The brain contains cholesterol, which can be spotted in areas that shield the nerve cells and also in the synapses that transmit the electrical signals. The glial cells found in the brain produces cholesterol for the very purpose of providing synaptic facilities for the nerve cells. There is a study that suggest that the brain crosses the blood-brain barrier to get its cholesterol from the bloodstream when it cannot produce its own. Therefore, it makes sense that lower levels of cholesterol would negatively impact our thought and memory processes of the brain.
Yeon-Kyun Shin, a professor of biophysics at the Iowa State University, was involved in a study cited by Iowa State University in Februrary 2009 that found that statin drugs that lower cholesterol may also stop the brain from making its own cholesterol. He went on to say that such a process is critical for “efficient brain function”, and if your brain is deprived of cholesterol, “then you directly affect the machinery that triggers the release of neurotransmitters”. Simply put, it negatively affects your cognitive functions, including “how well you remember things”.
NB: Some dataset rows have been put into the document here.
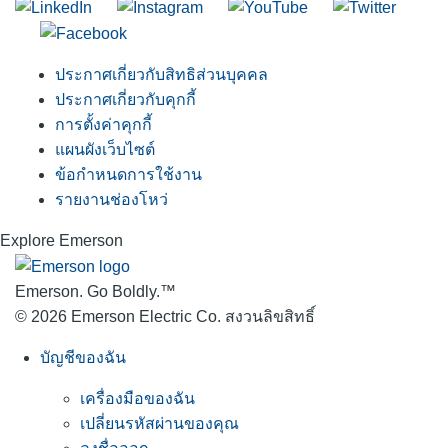
ประกาศเกี่ยวกับสิทธิส่วนบุคคล
ประกาศเกี่ยวกับคุกกี้
การตั้งค่าคุกกี้
แผนผังเว็บไซต์
ข้อกำหนดการใช้งาน
รายงานช่องโหว่
Explore Emerson
Emerson. Go Boldly.
™
© 2026 Emerson Electric Co. สงวนลิขสิทธิ์
บัญชีของฉัน
เครื่องมือของฉัน
เปลี่ยนรหัสผ่านของคุณ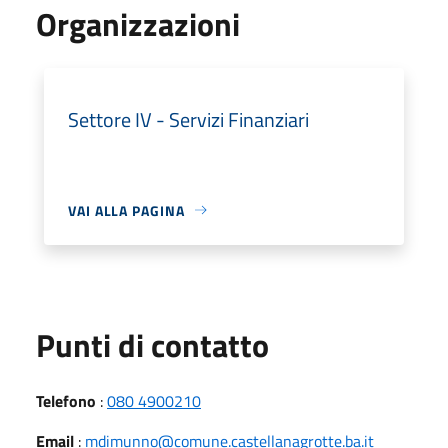
Organizzazioni
Settore IV - Servizi Finanziari
VAI ALLA PAGINA
Punti di contatto
Telefono
:
080 4900210
Email
:
mdimunno@comune.castellanagrotte.ba.it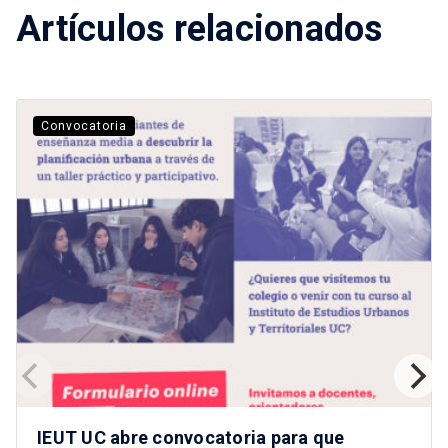
Artículos relacionados
Convocatoria
IEUT UC abre convocatoria para que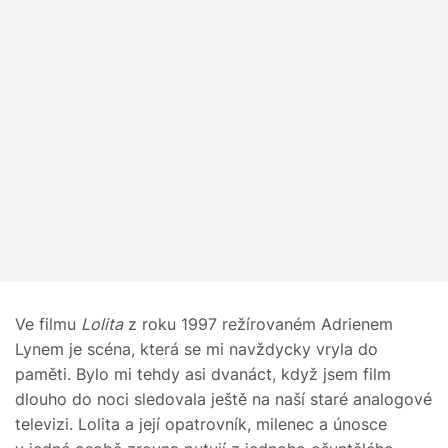
Ve filmu
Lolita
z roku 1997 režírovaném Adrienem
Lynem je scéna, která se mi navždycky vryla do
paměti. Bylo mi tehdy asi dvanáct, když jsem film
dlouho do noci sledovala ještě na naší staré analogové
televizi. Lolita a její opatrovník, milenec a únosce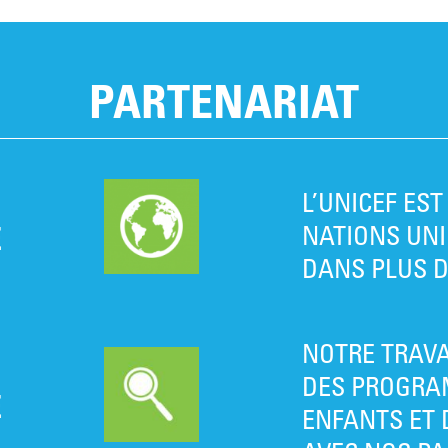
PARTENARIAT
L’UNICEF ES
E
NATIONS UNI
DANS PLUS DE
NOTRE TRAVA
DES PROGRA
E
ENFANTS ET 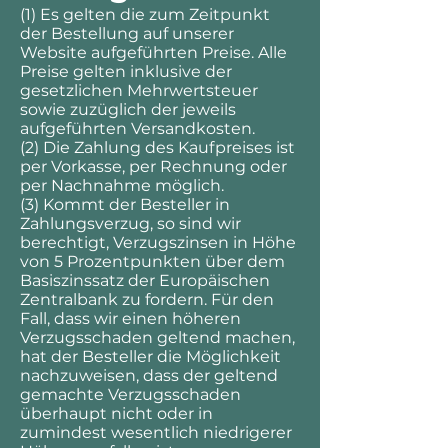
(1) Es gelten die zum Zeitpunkt
der Bestellung auf unserer
Website aufgeführten Preise. Alle
Preise gelten inklusive der
gesetzlichen Mehrwertsteuer
sowie zuzüglich der jeweils
aufgeführten Versandkosten.
(2) Die Zahlung des Kaufpreises ist
per Vorkasse, per Rechnung oder
per Nachnahme möglich.
(3) Kommt der Besteller in
Zahlungsverzug, so sind wir
berechtigt, Verzugszinsen in Höhe
von 5 Prozentpunkten über dem
Basiszinssatz der Europäischen
Zentralbank zu fordern. Für den
Fall, dass wir einen höheren
Verzugsschaden geltend machen,
hat der Besteller die Möglichkeit
nachzuweisen, dass der geltend
gemachte Verzugsschaden
überhaupt nicht oder in
zumindest wesentlich niedrigerer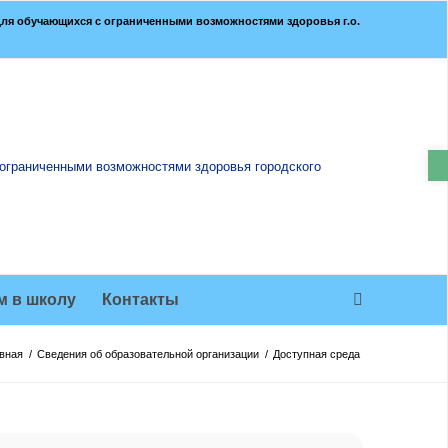
ля обучающихся с ограниченными возможностями здоровья г.о.
О
м в школу
Контакты
авная
/
Сведения об образовательной организации
/
Доступная среда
Statin Drugs Could Predispose Individuals To Heart Disease
As mentioned earlier, statin drugs are commonly being prescribed to lower elevated levels of cholesterol, with the goal of reducing the risk of cardiovascular disease. And these drugs, like Lipitor, are very effective in reducing cholesterol in the blood, However, at the negative end, these drugs inhibit the synthesis of CoQ10, leading to sub-optimal levels of CoQ10. And according to an article on The Biamonte Center for Clinical Nutrition website, a reduction in CoQ10 levels may result in myopathy, a disease of the muscular system, characteristic of muscular weakness and non-functioning muscle fibers.
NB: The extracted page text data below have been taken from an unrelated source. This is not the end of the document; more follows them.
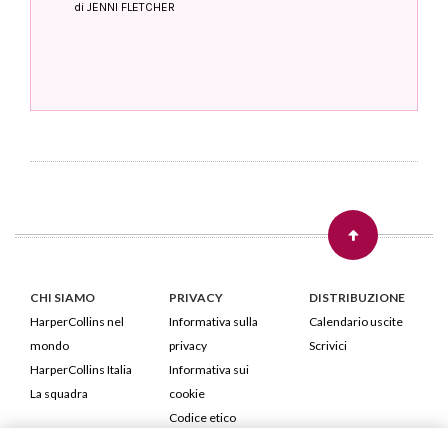
di JENNI FLETCHER
CHI SIAMO
PRIVACY
DISTRIBUZIONE
HarperCollins nel
Informativa sulla
Calendario uscite
mondo
privacy
Scrivici
HarperCollins Italia
Informativa sui
La squadra
cookie
Codice etico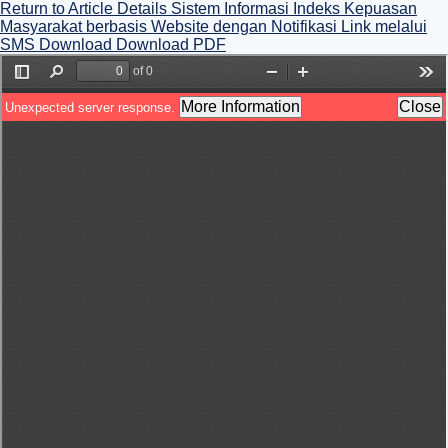
Return to Article Details
Sistem Informasi Indeks Kepuasan
Masyarakat berbasis Website dengan Notifikasi Link melalui
SMS
Download
Download PDF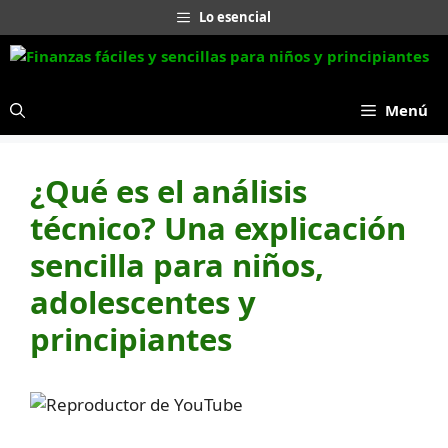
Saltar
Lo esencial
al
contenido
Menú
¿Qué es el análisis
técnico? Una explicación
sencilla para niños,
adolescentes y
principiantes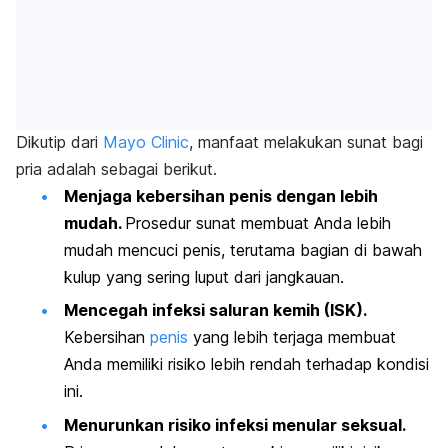
Dikutip dari
Mayo Clinic
, manfaat melakukan sunat bagi
pria adalah sebagai berikut.
Menjaga kebersihan penis dengan lebih
mudah.
Prosedur sunat membuat Anda lebih
mudah mencuci penis, terutama bagian di bawah
kulup yang sering luput dari jangkauan.
Mencegah infeksi saluran kemih (ISK).
Kebersihan
penis
yang lebih terjaga membuat
Anda memiliki risiko lebih rendah terhadap kondisi
ini.
Menurunkan risiko infeksi menular seksual.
Since the heart is one big muscle, long-term use of statin drugs could potentially predispose individuals to heart disease by lowering their CoQ10 levels. Wow, isn’t it ironic that cardiovascular disease is the very condition that these drugs are meant to prevent?
So what’s good for the heart is bad for the brain, and potentially bad for the heart? What a predicament, huh? To attack elevated levels of cholesterol and the unintentional block of CoQ10 synthesis, you may want to take the dietary and exercise route, while supplementing with CoQ10. However, always consult your primary care doctor or medical professional before dumping those statin drugs for alternative treatments.